Texto citado:
§

Crecí rodeado de montañas de lodo rojo que separaban mi casa de la gente con castillos con vistas al mar. Crecí escuchando que leer un par de libros y tomar un par de examenes me ayudarían a escalar ese lodazal y dejar atrás esa vida, que la meta de todo pobre es dejar atrás a los pobres que no leyeron a Mistral.
Crecí aplastado por una montaña caliente que ahogaba mi sexualidad con el cuento medieval de que ser homosexual era pecaminoso, enlodado. Crecí escuchando que la única manera de limpiarme era escapándome a otro país, cual criminal en fuga.
Crecí ignorando las montañas de evidencia que apuntaban a que la opresión por mi sexualidad no solo era un asunto personal, pero que también limitaba mis derechos civiles. Me tomó mil primaveras tristes entender que ser un hombre gay, como sucede con todas las personas que no tienen poder de negociación, significa recurrir a los gritos para describir las injusticias de las que somos víctimas. Gritos que crecen porque las personas en el poder siguen descartando la existencia de esas injusticias.

§

Registros guardados:
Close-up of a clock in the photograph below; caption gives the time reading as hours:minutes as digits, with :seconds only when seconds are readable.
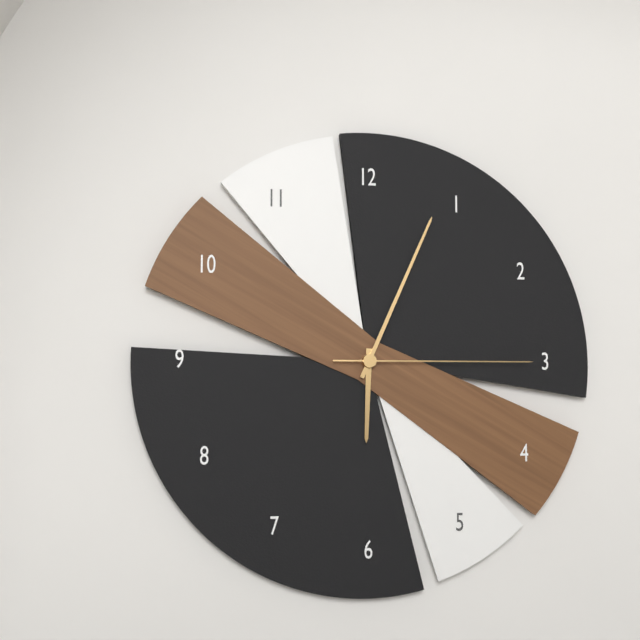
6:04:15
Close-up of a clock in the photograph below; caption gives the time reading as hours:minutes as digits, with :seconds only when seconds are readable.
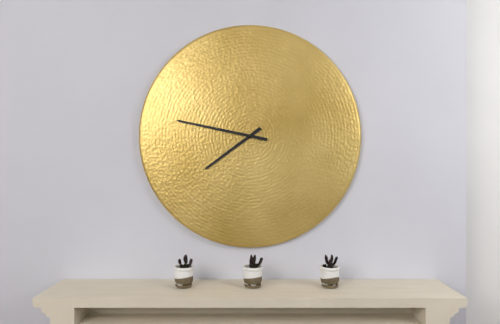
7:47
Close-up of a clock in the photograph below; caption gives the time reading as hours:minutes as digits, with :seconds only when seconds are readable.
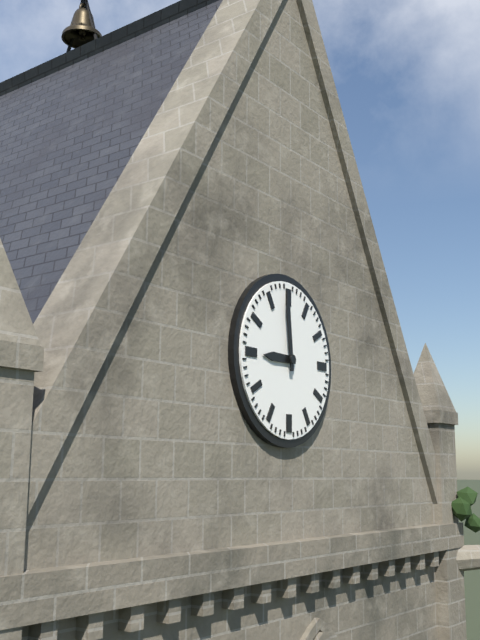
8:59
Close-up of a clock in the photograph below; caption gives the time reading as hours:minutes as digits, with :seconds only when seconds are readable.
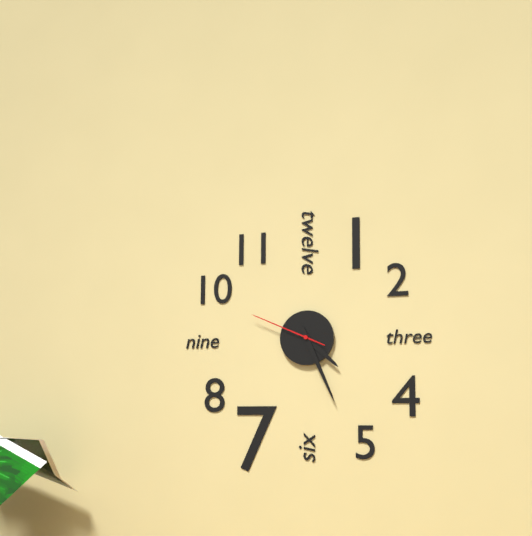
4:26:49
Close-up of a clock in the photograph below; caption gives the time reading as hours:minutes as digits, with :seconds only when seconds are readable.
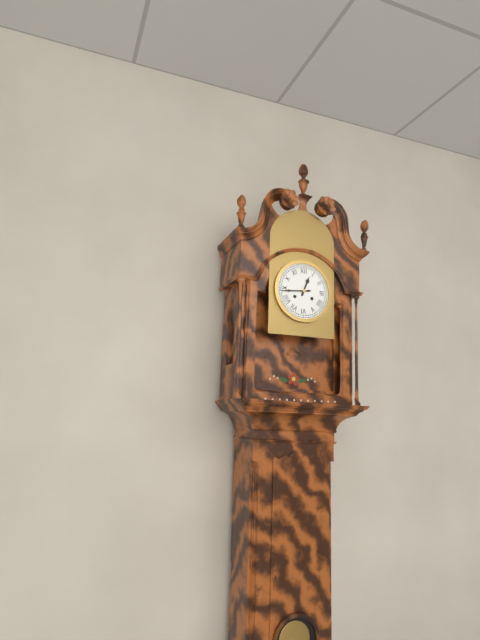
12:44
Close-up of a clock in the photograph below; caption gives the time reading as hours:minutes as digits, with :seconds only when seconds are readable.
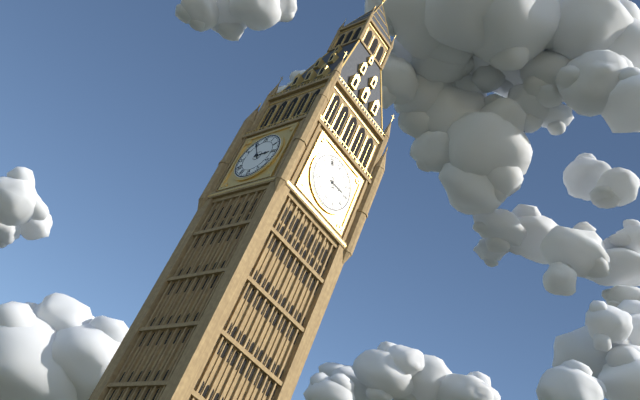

§

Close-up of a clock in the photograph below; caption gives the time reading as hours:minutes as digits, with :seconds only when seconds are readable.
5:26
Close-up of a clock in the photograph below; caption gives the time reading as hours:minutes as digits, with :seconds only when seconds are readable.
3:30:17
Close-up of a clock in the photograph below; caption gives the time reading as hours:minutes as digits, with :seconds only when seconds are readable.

§

Objetivos:
A) Reproduce sin cambios el fragmento del texto citado desde "Crecí ignorando las" hasta "de esas injusticias.", ambos incluidos.
B) Responde con base en el texto citado:
(i) ¿Qué separaba la casa del narrador de la gente con castillos con vistas al mar?
(ii) ¿Cuál le decían que era la única manera de limpiarse?
(iii) ¿Cuántas primaveras tristes le tomó entender lo que significa ser un hombre gay?
El material no guarda relación con el texto citado.

Respuestas resueltas:
A)
Crecí ignorando las montañas de evidencia que apuntaban a que la opresión por mi sexualidad no solo era un asunto personal, pero que también limitaba mis derechos civiles. Me tomó mil primaveras tristes entender que ser un hombre gay, como sucede con todas las personas que no tienen poder de negociación, significa recurrir a los gritos para describir las injusticias de las que somos víctimas. Gritos que crecen porque las personas en el poder siguen descartando la existencia de esas injusticias.

B)
(i) Montañas de lodo rojo.
(ii) Escaparse a otro país, como un criminal en fuga.
(iii) Mil primaveras tristes.